With College Hill hit by a blizzard March 13, Brown’s plans to join the National School Walkout against gun violence the next day almost got snowed in. Allyson Selin, a senior at Marjorie Stoneman Douglas High School, was looking forward to speaking—“I could not have imagined a better platform for my voice,” she said—but her flight was canceled. But despite the frigid temperatures, about 400 members of the Brown community gathered on the Green. “We shouldn’t be here today, and it’s frustrating that we are,” President Christina Paxson said.

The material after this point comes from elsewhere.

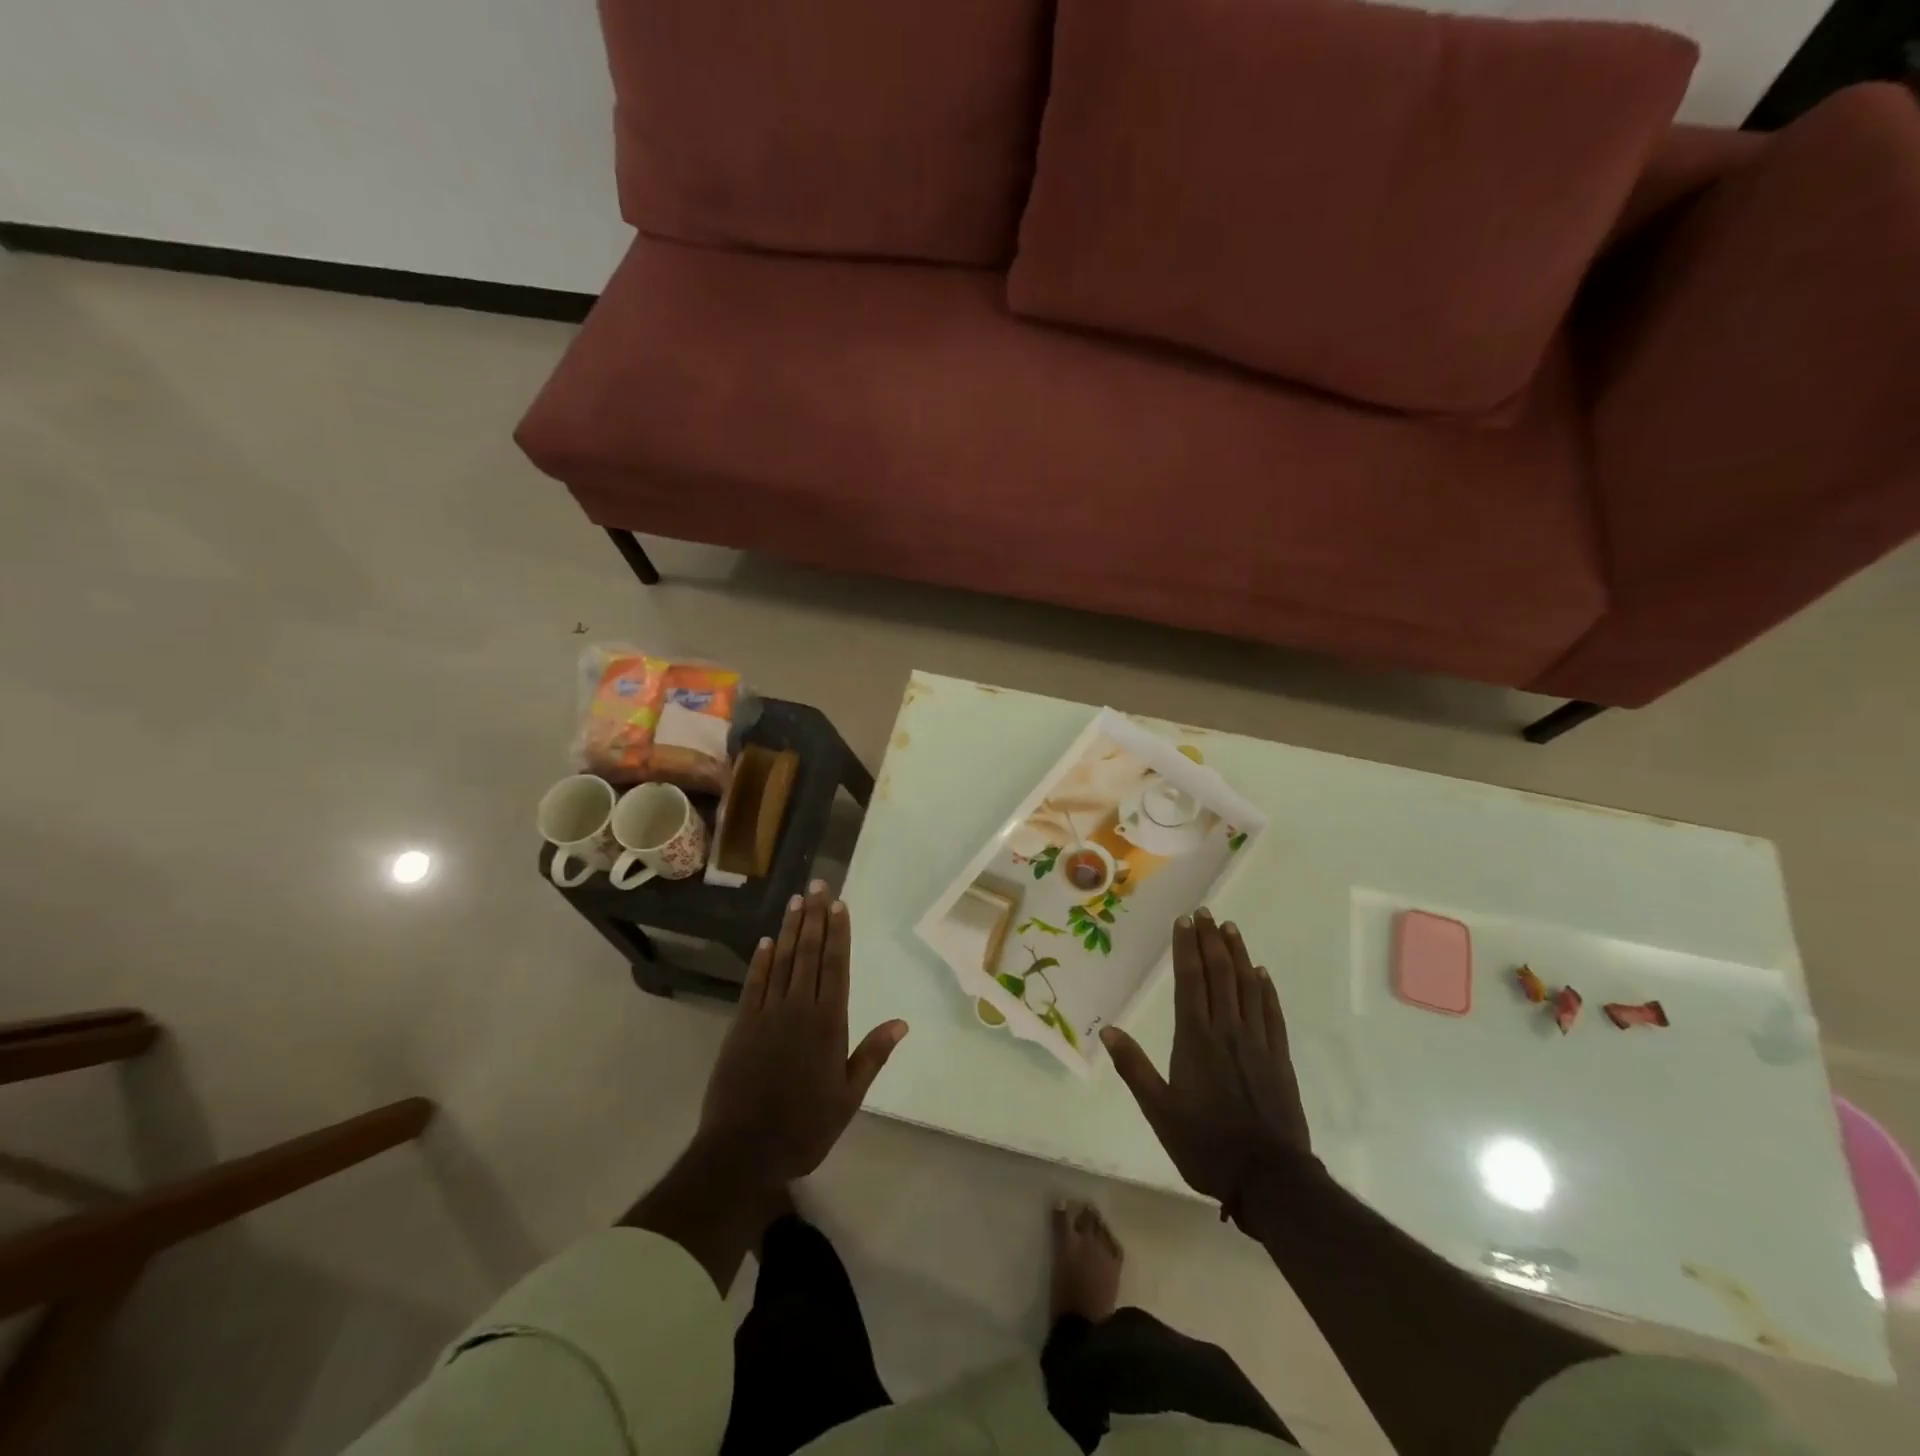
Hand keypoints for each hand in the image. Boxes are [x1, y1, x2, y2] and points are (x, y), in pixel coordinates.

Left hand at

The event was organized by Keiko Cooper-Hohn ’21, who urged the community to “come together, stand together, and talk about the issue together.”
Speakers included Nina Gregg, an MSD graduate who is a sophomore at Rhode Island School of Design. Attendees included members of Save Our Students, Thoughts Prayers Actions, and the Brown Progressive Action Committee, three undergraduate groups focused on gun-related violence. American Studies doctoral candidate Alyssa Anderson is writing a dissertation on school shootings. “For the first time, survivors of a school shooting are not only vocalizing their experience but taking on leadership roles in the social activism that results from it,” Anderson says. “They are proof that school shootings are more than just a series of isolated events but an ongoing epidemic that has yet to reach a solution.”